Very true! When you make the switch from chef to chef/owner you really learn what running a restaurant is about!


----------



## kostantinos (Jan 20, 2013)

Hey Dusty 

that pretty much summons my experience with restaurants as well. thats why you need your own voice.

On the other hand it is really hard to do the fancy contemporary s/progressive or whatever you want to name it /tag it . Especially with economy such as this . I think that Australia is a very well developed country but nevertheless in every economic downturn every restaurant feels the pinch here and there and a lot of the big multi concept restaurateurs now develop strategies that include worst case scenarios .


Salty as always summons it up very very well. Its the whole package . And sometimes thats not even enough .


----------



## shaneg (Jan 20, 2013)

Ive been lucky enough to be part of 7 restaurant openings, some as Exec, Head, and Sous, and about to open my eighth this time as Head Chef, luckily they've all been succesess, i learnt a lot from my friend/mentor who would get me involved in all aspects of his business, from how to design a concept, find gaps in the market, how to choose locations, deal with the bank on getting loans, supplier negotiations.. the works, him and his business partners at their peak owned 24 restaurants/bars and most of them different.
A couple of them were twins but in different cities/locations.

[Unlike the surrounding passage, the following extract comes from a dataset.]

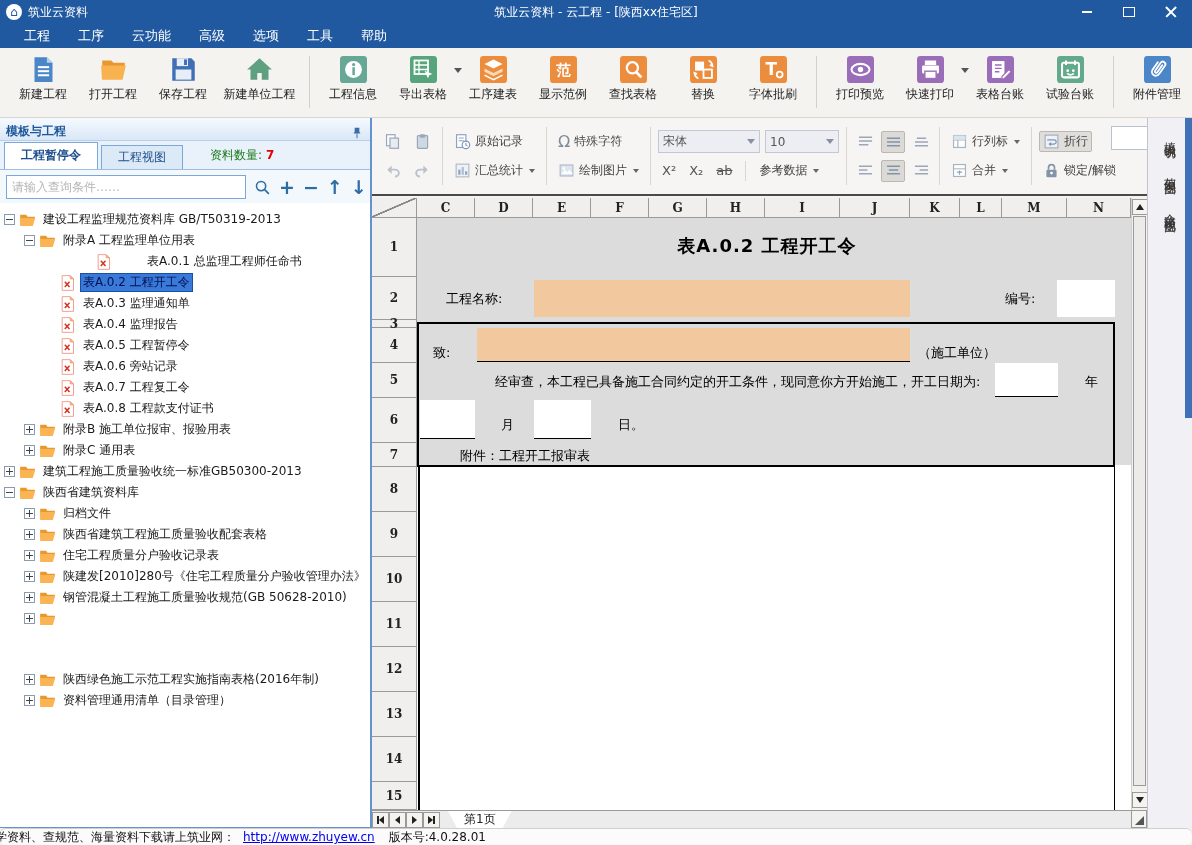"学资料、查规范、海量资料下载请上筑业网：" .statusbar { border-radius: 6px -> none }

The field of dreams idea "if you build it, they will come" is retarded, you need to be so on to it in terms of marketing and advertising its not funny, social media is pretty important these days, especially if you are setting or taking advantage of trends, you either need to stay ahead and adapt or you can have a very short life, my old bosses try and re-vamp every 3 years, then do a re-opening to get back on Everyones radar again.

The people Im currently working for are great, proper hospo professionals, their is an owner/gm who works on the floor as a waiter 5 nights a week (we open 6 days) and the owner/exec who is working the line 5 nights and we do the same hours every week, cleaning down every night too, he probably does a few more as he hits the farmers market every Saturday morning.

Anyway i digress, it really is the whole package that can make or break you.


----------



## Crothcipt (Jan 20, 2013)

I agree. My mentor in this field pretty much thought me it takes all the team to make it work. I picked on service just because when you go to a restaurant that is what you see. I hate it when I get a waiter (never the cute girl) that asks "you know what you want?" That usually is a sign that no one is really caring about anything exp. him/ her. I worked in many places were a recipe would have 3 steps to it, and the cook would do it all in 1. Chef would ask me why so and so's stuff wouldn't be right, and I would tell him well you trained him how to do the 1 step and not the 3. I also got tired of being the bad guy.

/rant off

sorry got side tracked there. Just saying it takes everyone trying to be their best and helping others to be that too.


----------



## mc2442 (Jan 20, 2013)

Something happen to start this thread Salty?


----------



## Salty dog (Jan 20, 2013)

No, just a local story about a young fancy chef going into a dog.


----------



## Drumjockey (Jan 21, 2013)

wow Shane, I thought my owner was hands-on, your owners sound REALLY involved. That must really build a good vibe throughout the staff, knowing how much time and care is being expended and given by the people at the top. The people I work for are really cool and know what they are doing- same restaurant, now with four locations throughout Colorado, has been succeeding and growing for 15 years. I would LOVE to see my owner rock the hot line with me for even one hour on a friday night, I think it would change his outlook on my staff in particular (we have two kitchens- hot and sushi)... and probably make my next raise substantially larger


----------